Missouri Dairy Business Update  
Volume 7, Number 6
June 2007

New Tax Provisions
(Two Enacted and One on the Governor’s Desk)

By Parman Green
Ag Business Specialist
University of Missouri Extension
http://agebb.missouri.edu/agtax/

The recently enacted “U.S. Troop Appropriations bill contains numerous other provisions impacting a wide array of individuals and businesses.  The bill contains two tax-related provisions of particular interest and value for farmers and other small businesses.

The first provision, also the one that will impact the greatest number of businesses, increases the 2007 Section 179 deduction from $112,000 to $125,000.  Additionally, the maximum annual investment in qualifying property is also increased from $450,000 to $500,000.  There is a continuing dollar for dollar phase-out for investments in qualifying assets over the $500,000 amount.  The Section 179 provision is of significant tax planning value to small businesses.  Really large businesses frequently will make annual investments in qualifying property greater than $625,000 thus eliminating the Section 179 deduction available on their tax return.

The second provision is more for show than doe – for most taxpayers.  This provision allows a husband and wife, both materially participating in a sole proprietorship business, to each report one-half of the income and expenses on separate Schedule Fs or Schedule Cs.  Prior to this legislation, a husband and wife operating a sole proprietorship together – had to report the income and expense on either the husband’s or the wife’s business schedule, but not both.  Previously the only way they could split the income was to file a partnership tax return.  So this provision does provide some tax simplification. 

However, couples will want to give considerable thought to the self-employment tax costs and the probably Social Security retirement benefits before electing to split the reporting of business income and expenses. 

The last tax provision I’d like to mention today, is one that is getting substantial debate around the State of Missouri.  This bill, passed by the Missouri House and Senate, is now sitting on the governor’s desk – is the Qualified Beef Tax Credit.  This bill, if signed by the governor, provides a Missouri tax credit to beef producers, if they retain their calves and sell them at a weight greater than 450 pounds.

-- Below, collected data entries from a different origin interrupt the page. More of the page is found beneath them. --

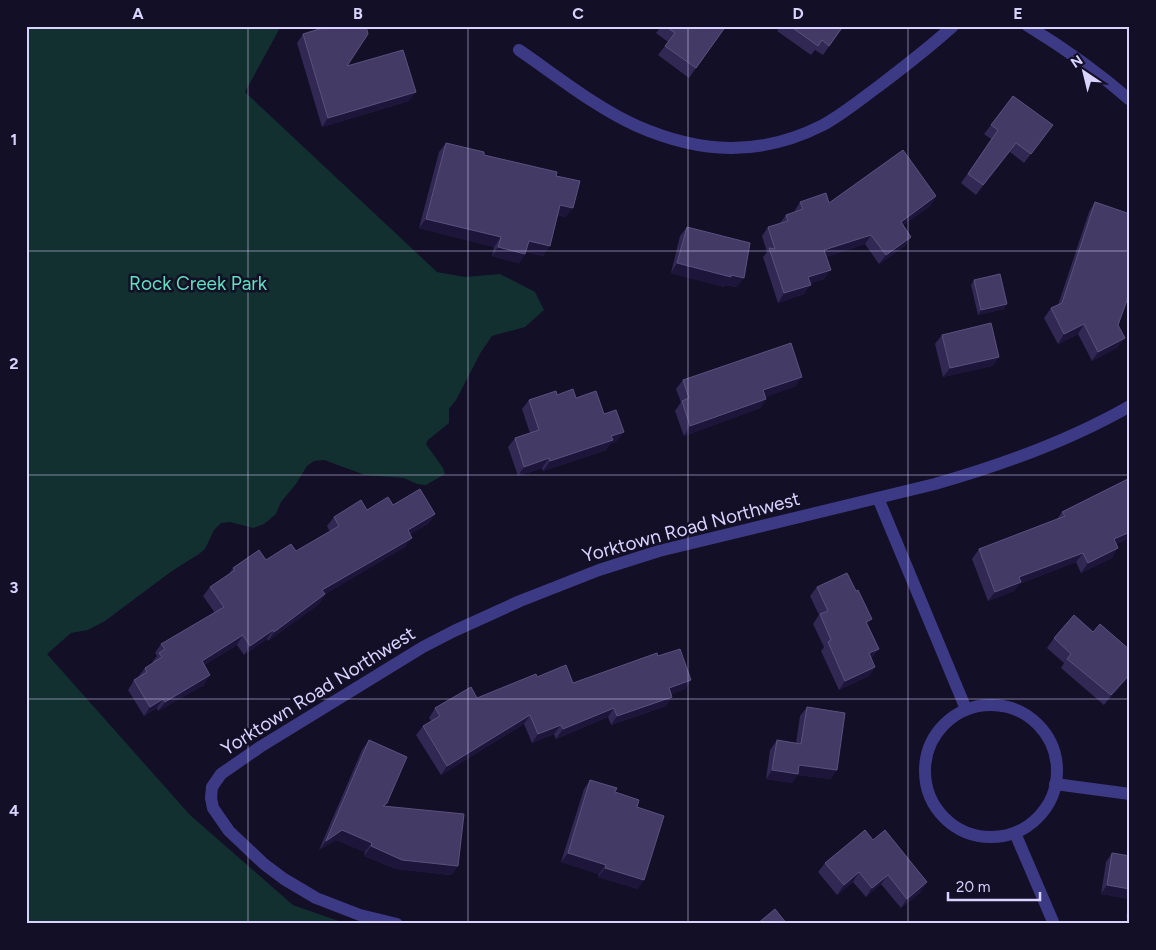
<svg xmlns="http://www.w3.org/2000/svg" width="1156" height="950" font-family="Figtree,sans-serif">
  <rect width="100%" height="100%" fill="#130f26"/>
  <path fill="#12302f" d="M26,26H281L245,92L437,272L465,277L500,274L535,292L544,310L525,327L492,336L481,352L456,400L449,409V423L428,440L426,444L443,468L445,474L426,485L417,484L404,478L365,475L324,460L314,461L307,466L296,484L281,502L276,514L264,524L253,528L230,522L221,523L214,530L205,549L199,554L172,571L105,621L88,630L71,633L47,654L190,815L293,905L347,924H26Z"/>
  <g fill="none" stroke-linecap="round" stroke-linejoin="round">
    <g stroke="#3d3a85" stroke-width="12">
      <path d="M1028,26C1064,48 1098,72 1130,100"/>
      <path d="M519,50C557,76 595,107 637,126C701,154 760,157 823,125C843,114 861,99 879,86C904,67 929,48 953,26"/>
      <path d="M878,498L966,709"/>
      <circle cx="991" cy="771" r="66"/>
      <path d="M1055,784L1130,794"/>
      <path d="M1015,833L1054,924"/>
      <path d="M397,924L360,915L316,898L284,879L264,864L229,831L213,808L211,798L212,787L221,774L260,747L423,647L454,631L520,601L599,570L659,551L935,484C1002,465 1069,441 1130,406"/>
    </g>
  </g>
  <g fill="#312854">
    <path d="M322,26H366L347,66L409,101L322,127L297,43L303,34L323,28Z"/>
    <path d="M661,26H726L689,78L658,55L668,42L656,33Z"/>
    <path d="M780,26H844L823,55L815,50L811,55L777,31Z"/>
    <path d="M991,125L1046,134L1024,163L1010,152L976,195L961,183L991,139L984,134Z"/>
    <path d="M446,143L484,155L556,176L566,217L557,215L543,256L526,252L525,254L519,263L492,256L494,247L419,228L439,152Z"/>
    <path d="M936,196L930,206L903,225L911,237L905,246L879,264L865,244L826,257L824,279L810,283L804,294L778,303L763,257L767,252L762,236L768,227L780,223L786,215L794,212L800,202L829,203Z"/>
    <path d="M1095,202L1118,325V347L1092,361L1078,334L1058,344L1044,318L1051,308L1058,305L1089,212Z"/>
    <path d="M687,227L737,287L725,285L724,287L671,273L680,236Z"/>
    <path d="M974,280L1004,309L978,315L971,285Z"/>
    <path d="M942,335L999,357L992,366L943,377L935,344Z"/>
    <path d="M683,380L796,386L765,397L766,399L760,408L684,436L675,411L681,402L676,389Z"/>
    <path d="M557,395L576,398L604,414L617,441L610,444L606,450L543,471L542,468L518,476L508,447L515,438L530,433L522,409L529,400Z"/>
    <path d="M1130,478V538L1116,544L1112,558L1081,573L1076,562L1019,584L1014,591L988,601L972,559L979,549L1057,519L1062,512Z"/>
    <path d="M393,505L435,514L428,524L410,534L405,547L325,594L319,604L268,641L267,639L244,655L237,645L204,665V685L158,711L157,708L144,716L128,690L134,680L139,678L138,677L145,668L153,663L152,662L157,656L155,653L161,644L215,613L203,596L210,587L228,575L233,568L266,560L296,551L330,532L327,526L334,517Z"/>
    <path d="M817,587L856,591L868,625L879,649L871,658L875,667L869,676L839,690L821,651L824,647L813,624L819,615L810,596Z"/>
    <path d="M1093,632L1130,650V675L1104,705L1061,668L1064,663L1047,648L1054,638Z"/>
    <path d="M658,656L691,680L685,689L671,694L666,706L611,725L608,717L556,739L554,734L532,743L524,724L441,775L416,735L423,726L431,721L429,718L435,708L477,698L537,677L573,683Z"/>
    <path d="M807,707L831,779L797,775L792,783L766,779L770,750L777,740L796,743L800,716Z"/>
    <path d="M369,740L385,806L458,866L451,875L396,869L364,856L365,852L336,840L319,850L362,750Z"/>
    <path d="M590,780L615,792L637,807L638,889L598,877L599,874L561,862L584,789Z"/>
    <path d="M873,840L921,892L901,908L881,884L866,897L853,882L837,895L818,872L825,863Z"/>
    <path d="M1112,853L1130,856V918H1126L1129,899L1101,894L1106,862Z"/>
  </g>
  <g fill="#1d163a">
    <path d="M416,92L409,101L322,127L328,118Z"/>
    <path d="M1016,143L1010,152L976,195L983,185Z"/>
    <path d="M936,196L930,206L894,231L901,222Z"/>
    <path d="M560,205L573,208L566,217L553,214Z"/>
    <path d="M426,219L501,237L494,247L419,228Z"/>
    <path d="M871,235L865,244L818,260L824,250Z"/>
    <path d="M911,237L905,246L879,264L886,255Z"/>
    <path d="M529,241L550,246L543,256L522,251Z"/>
    <path d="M498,247L525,254L519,263L492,256Z"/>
    <path d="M677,263L744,278L737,287L725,285L724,287L671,273Z"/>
    <path d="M831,270L824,279L802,286L808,277Z"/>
    <path d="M811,285L804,294L778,303L784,293Z"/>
    <path d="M1007,304L1004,309L978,315L981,310Z"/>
    <path d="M1084,324L1078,334L1058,344L1064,334Z"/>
    <path d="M1125,338L1118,347L1092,361L1098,352Z"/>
    <path d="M999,357L992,366L943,377L950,368Z"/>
    <path d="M802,377L796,386L757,400L763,390Z"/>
    <path d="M766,399L760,408L684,436L690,426Z"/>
    <path d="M624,432L617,441L610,444L606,450L543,471L550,461Z"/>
    <path d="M549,458L542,468L518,476L524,467Z"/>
    <path d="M435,514L428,524L401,540L408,530Z"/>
    <path d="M1130,532V538L1107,549L1114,539Z"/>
    <path d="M412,538L405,547L316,600L322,590Z"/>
    <path d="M1118,548L1112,558L1081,573L1088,563Z"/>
    <path d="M1083,553L1076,562L1019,584L1014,591L988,601L995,592L1019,577Z"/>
    <path d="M325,594L319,604L268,641L274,632Z"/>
    <path d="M872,619L865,628L866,622Z"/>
    <path d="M273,630L267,639L244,655L250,646Z"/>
    <path d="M243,635L237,645L195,670L202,661Z"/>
    <path d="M879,649L872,658L863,663L869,653Z"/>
    <path d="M875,667L869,676L839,690L845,681Z"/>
    <path d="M1130,674V675L1104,705L1111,695Z"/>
    <path d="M210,675L204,685L158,711L165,702Z"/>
    <path d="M691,680L685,689L663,697L669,688Z"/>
    <path d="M672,697L666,706L611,725L617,716Z"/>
    <path d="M163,699L157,708L144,716L150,707Z"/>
    <path d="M614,708L608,717L556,739L563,729Z"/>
    <path d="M530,715L524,724L441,775L447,766Z"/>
    <path d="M561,725L554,734L532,743L538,734Z"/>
    <path d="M799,765L837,770L831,779L797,775L792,783L766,779L772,770Z"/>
    <path d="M342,830L372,843L365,852L336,840L319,850L326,841Z"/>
    <path d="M371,846L458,866L451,875L396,869L364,856Z"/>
    <path d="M568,853L606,865L599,874L561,862Z"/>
    <path d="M605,868L644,880L638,889L598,877Z"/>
    <path d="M859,872L853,882L837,895L844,885Z"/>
    <path d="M888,875L881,884L866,897L872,888Z"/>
    <path d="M927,882L921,892L901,908L907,899Z"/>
    <path d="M1107,885L1130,889V899H1129L1101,894Z"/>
    <path d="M1130,912V918H1126Z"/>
  </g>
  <g fill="#433a66" stroke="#5a527e">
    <path d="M329,26H366L368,34L347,66L403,50L416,92L328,118L303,34Z"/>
    <path d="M665,26H726L696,68L665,46L675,33Z"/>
    <path d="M790,26H843L829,46L822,40L818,46Z"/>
    <path d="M1013,96L1053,125L1031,154L1016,143L983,185L968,174L998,130L991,125Z"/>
    <path d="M446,143L484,152V155L557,172L556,176L580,181L573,208L560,205L550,246L529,241L525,254L498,247L501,237L426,219Z"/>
    <path d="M903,150L936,196L901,222L911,237L886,255L871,235L824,250L831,270L808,277L811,285L784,293L769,248L775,249L768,227L788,221L786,215L803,209L800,202L826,193L829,203Z"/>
    <path d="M1095,202L1130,214V292L1118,325L1125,338L1098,352L1084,324L1064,334L1051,308L1062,303Z"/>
    <path d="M687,227L750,243L744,278L731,275V277L677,263Z"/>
    <path d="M1000,274L1007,304L981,310L974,280Z"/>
    <path d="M991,323L999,357L950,368L942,335Z"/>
    <path d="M791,343L802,377L763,390L766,399L690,426L682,401L689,398L683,380Z"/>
    <path d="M573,389L576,398L596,391L604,414L616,410L624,432L611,436L613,440L550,461L549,458L524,467L515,438L539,430L529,400L556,391L557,395Z"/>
    <path d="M1130,478V532L1114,539L1118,548L1088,563L1083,553L1019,577L1021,582L995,592L979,549L1065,516L1062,512Z"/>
    <path d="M420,489L435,514L408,530L412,538L322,590L325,594L274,632L273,630L250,646L243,635L202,661L210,675L165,702L163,699L150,707L134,680L147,672L145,668L162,657L159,653L165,649L161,644L224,607L210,587L235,570L233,568L259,550L266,560L291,544L296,551L339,526L334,517L361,500L367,510L388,497L393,505Z"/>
    <path d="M847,573L856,591L858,590L872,619L866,622L879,649L869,653L875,667L845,681L828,642L831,640L820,614L828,611L817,587Z"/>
    <path d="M1074,615L1093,632L1100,624L1130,650V674L1111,695L1067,659L1071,654L1054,638Z"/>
    <path d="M680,649L691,680L669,688L672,697L617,716L614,708L563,729L561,725L538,734L530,715L447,766L423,726L440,716L435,708L471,687L477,698L536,674L537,677L566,665L573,683L657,653L658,656Z"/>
    <path d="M807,707L845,713L837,770L799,765L798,774L772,770L777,740L801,744Z"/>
    <path d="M369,740L407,757L387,803L383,806L464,814L458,866L402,860L371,846L372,843L342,830L326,841Z"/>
    <path d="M590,780L617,788L615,792L639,800L637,807L664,816L644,880L605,868L606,865L568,853Z"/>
    <path d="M865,830L873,840L885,830L927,882L907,899L888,875L872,888L859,872L844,885L825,863Z"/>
    <path d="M1112,853L1130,856V889L1107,885Z"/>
    <path d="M775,909L787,924H757Z"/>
  </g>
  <path fill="none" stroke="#d9d4ff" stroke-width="1" stroke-opacity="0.55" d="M248,26V924M468,26V924M688,26V924M908,26V924M26,251H1130M26,475H1130M26,699H1130"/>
  <g text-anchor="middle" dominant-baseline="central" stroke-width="5" stroke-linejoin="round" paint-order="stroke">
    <g font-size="19" fill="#5fe0c0" stroke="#130f26">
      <text x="198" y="283">Rock Creek Park</text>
    </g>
    <g font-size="19" fill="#d9d4ff" stroke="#130f26">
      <text transform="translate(691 527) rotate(-15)">Yorktown Road Northwest</text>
      <text transform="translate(318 691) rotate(-32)">Yorktown Road Northwest</text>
    </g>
  </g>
  <rect width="1156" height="950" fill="none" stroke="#130f26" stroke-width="55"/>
  <g transform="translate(1084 72) rotate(325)" stroke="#130f26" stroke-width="4" paint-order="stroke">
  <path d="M0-4L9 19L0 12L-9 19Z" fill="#d9d4ff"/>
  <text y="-8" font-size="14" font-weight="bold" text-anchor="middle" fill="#d9d4ff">N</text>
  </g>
  <path d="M948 892v8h92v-8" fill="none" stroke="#d9d4ff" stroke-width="2.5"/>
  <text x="956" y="892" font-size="15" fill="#d9d4ff" stroke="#130f26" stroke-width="4" paint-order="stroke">20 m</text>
  <rect x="28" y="28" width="1100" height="894" fill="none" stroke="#d9d4ff" stroke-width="2"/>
  <g font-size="16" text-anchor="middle" font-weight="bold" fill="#d9d4ff">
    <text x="138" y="19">A</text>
    <text x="358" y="19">B</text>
    <text x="578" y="19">C</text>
    <text x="798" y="19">D</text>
    <text x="1018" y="19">E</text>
    <text x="14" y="145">1</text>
    <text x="14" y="369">2</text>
    <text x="14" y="593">3</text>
    <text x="14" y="816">4</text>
  </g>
</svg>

The credit would be equal to 10 cents per pound for weights of qualified animals above 450 pounds.  Qualifying beef animals are defined as an animal born in this state after August 28, 2008 that was raised and backgrounded or finished in this state – that weighs more than 450 pounds, excluding any beef animal more than thirty months of age.

If the total claimed beef tax credits from all qualified producer/applicants exceeds $10 million in any year, the $10 million will be prorated among the qualified producer/applicants.